The TIMER database was used to analyze the correlation between mRNA expression of APOE, BGN, BST2, and C1QB and infiltrating immune cells in cancer tissues. APOE was correlated with the abundance of B cells (cor=0.419, P=1.00e−13), CD4+ T cells (cor=0.458, P=1.86e−16), macrophages (cor=0.332, P=6.25e−09), and neutrophils (cor=0.246, P=0.005). Dendritic cell abundance (cor=0.258, P=7.66e−06) also showed significant correlation ( Figure 7A ). BGN showed a significant correlation with the abundance of CD4+ T cells (cor=0.173, P=3.08e−03) ( Figure 7B ). BST2 was significantly correlated with the abundance of B cells (cor=0.136, P=2.09e−02), CD8+ T cells (cor=-0.238, P=4.28e−05), CD4+ T cells (cor=0.181, P=1.98e−03), neutrophils (cor=0.17, P=0.017), and CD4+ T cells (cor=0.17, P=0.016) ( Figure 7C ). C1QB was significantly correlated with B cells (cor=0.633, P=1.10e−33), CD8+ T cells (cor=0.255, P=1.15e−05), CD4+ T cells (cor=0.502, P=5.06e−20), macrophages (cor=0.464, P=0.005), neutrophils (cor=0.459, P=1.21e−16), and dendritic cells (cor=0.624, P=7.24e−36). These results provide strong evidence that APOE, BGN, BST2, and C1QB play crucial roles in infiltrating immune cells, including B cells, CD8+ T cells, CD4+ T cells, macrophages, neutrophils, and dendritic cells.

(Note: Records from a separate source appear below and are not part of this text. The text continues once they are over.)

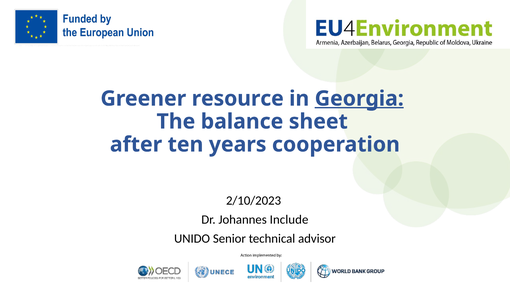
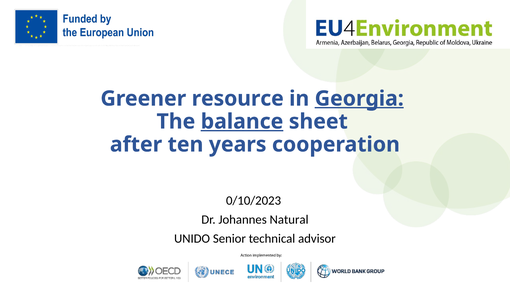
balance underline: none -> present
2/10/2023: 2/10/2023 -> 0/10/2023
Include: Include -> Natural
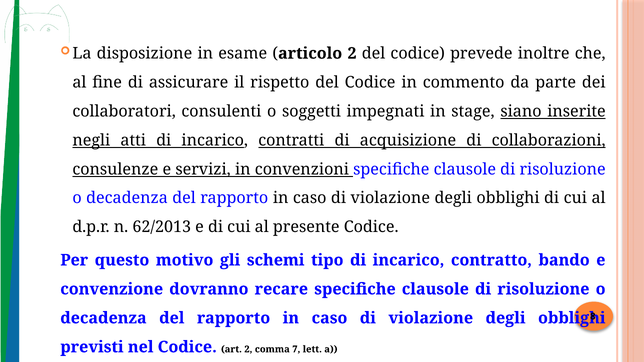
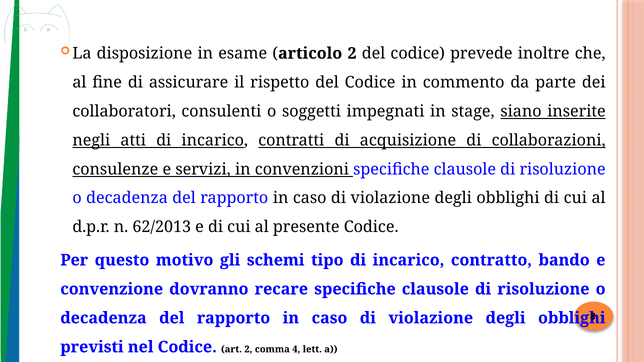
7: 7 -> 4
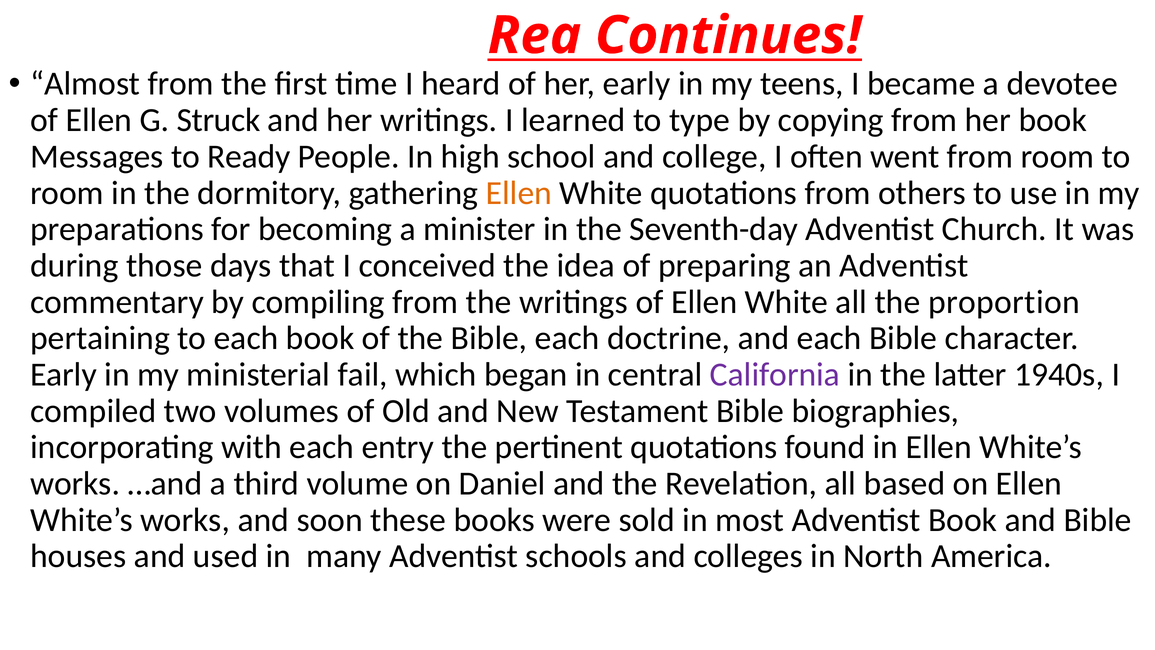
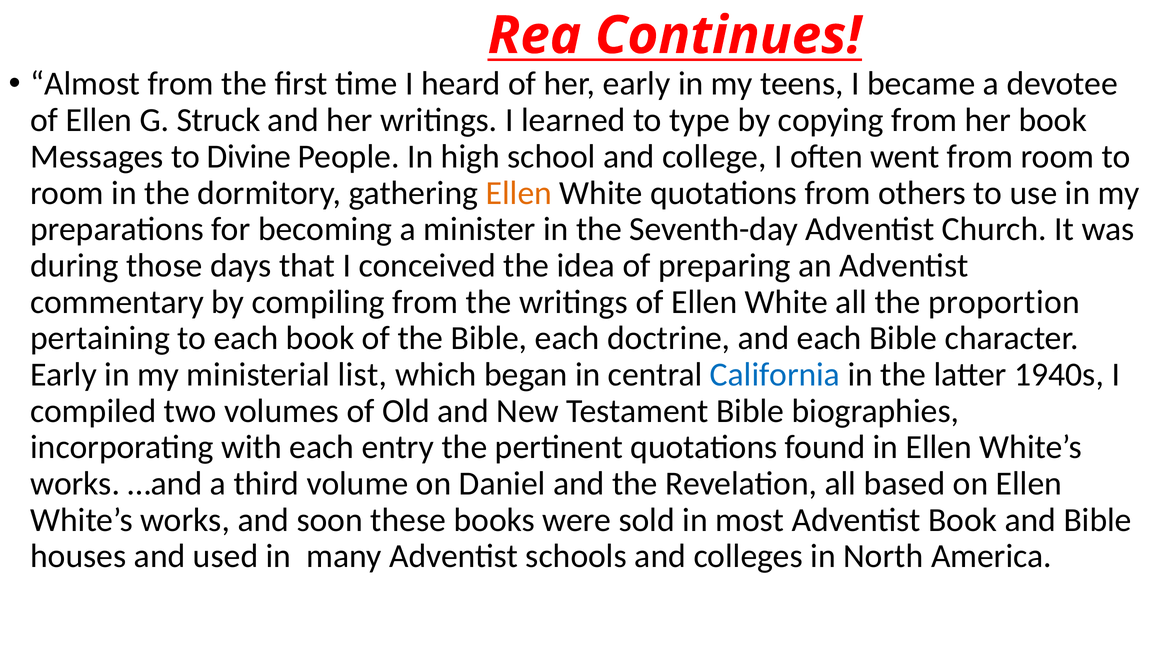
Ready: Ready -> Divine
fail: fail -> list
California colour: purple -> blue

We entered the 10 most significantly expressed DEGs into the DGIdb database to identify drug-gene interactions and potential drug targets. APOE was associated with 17 drugs for treating endometriosis, ICAM1 with 5 drugs, and MME with 8 drugs for treating endometriosis ( Table 5 ). The potential applicability of these drugs as targets awaits further investigation through future cellular and animal studies.

To further validate our bioinformatics findings, we performed in vitro experiments. To further validate our bioinformatics findings, we conducted in vitro experiments. Endometrial epithelial cells HEEC were used as a control. We confirmed by qRT-PCR that the mRNA expression levels of APOE, BGN, BST1, and C1QB in endometrial cancer cell lines (HEC-1B and Ishikawa) were consistent with our previous results. The mRNA expression levels of APOE, BST1, and C1QB in endometrial cancer cell lines were significantly higher than those in normal endometrial epithelial cells, whereas BGN expression was higher in normal endometrial cell lines than in endometrial cancer cell lines ( Figures 8A–D ).